Instruction 1
Answer these questions from the baseball article:
(a) Who won the batting title in 1892, and at what average?
(b) What was the Phillies' team batting average in 1894?
(c) Which bench player led the team in average, and what was it?
Instruction 2
Please duplicate the part of the baseball article that opens with the words containing "October 29, 2018" and closes with "Philly in 1894.", word for word.

Study text
════════════════

Posts Tagged ‘Sam Thompson’

The Water in Philadelphia

October 29, 2018

“water, water everywhere.”–Coleridge

A couple of days ago I did a little thing on those players who hit .400 and failed to win a batting title. In 1894 there were four of them, all in Philadelphia. I commented that there must have been something in the water. So let’s take a quick look at what was going on in Philly in 1894.

First we have to acknowledge that after the 1892 season, Major League Baseball, which at that point consisted solely of the National League, moved the pitcher back to 60″ 6′ and built a mound. It changed forever the way pitchers worked and how batter could respond. It made an immediate difference in the game. As just one example, in 1892 Dan Brouthers won the batting title at .335. In 1893 Billy Hamilton (who will be one of the waterboys in Philadelphia in 1894) won the title at .380. The last time a NL batting title was won by hitting over .380 was in 1886 by King Kelly who’d hit .388 (there were American Association titles that were higher, but the AA was gone by 1894). On the other hand strikeouts by pitchers dropped from Bill Hutchinson’s 314 to Amos Rusie’s 208. It wouldn’t be until 1904 (Rube Waddell) that the 314 would be surpassed.

So acknowledging all that, what about the Phillies? In 1894 the team hit a team average of .350 and led the NL in hits. The starters were (with their batting average in parens) catcher Jack Clements (.351), and infield of (from first around to third) Jack Boyle (.300-lowest among the starters), Bill Hallman (.312), Joe Sullivan (.353), Lave Cross (.387), and an outfield of “Sliding” Billy Hamilton (.403), Ed Delahanty (.405), and Sam Thompson (.415). On the bench Tuck Turner who got into 82 games and had 347 at bats) was the backup outfielder and led the team with a .418 average. Backup catcher Mike Grady hit .363 in 61 games. From there the remainder of the reserves fell off with shortstop Tom Murray going 0 for 2 and hitting .000 (this doesn’t count pitchers who had some terrible averages also).

════════════════

Collected material
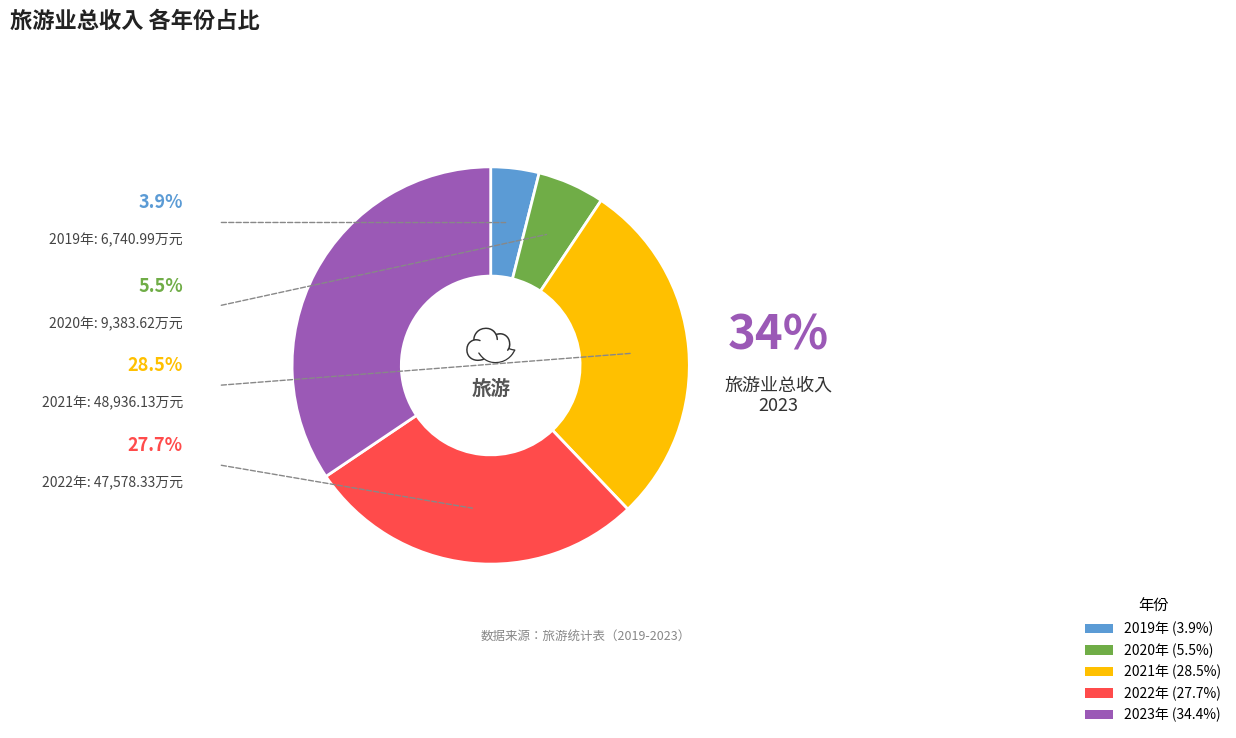

Does any single category account for the majority?

No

════════════════

Exercise output 1
(a) Dan Brouthers, at .335.
(b) .350.
(c) Tuck Turner, with a .418 average.

Exercise output 2
October 29, 2018

“water, water everywhere.”–Coleridge

A couple of days ago I did a little thing on those players who hit .400 and failed to win a batting title. In 1894 there were four of them, all in Philadelphia. I commented that there must have been something in the water. So let’s take a quick look at what was going on in Philly in 1894.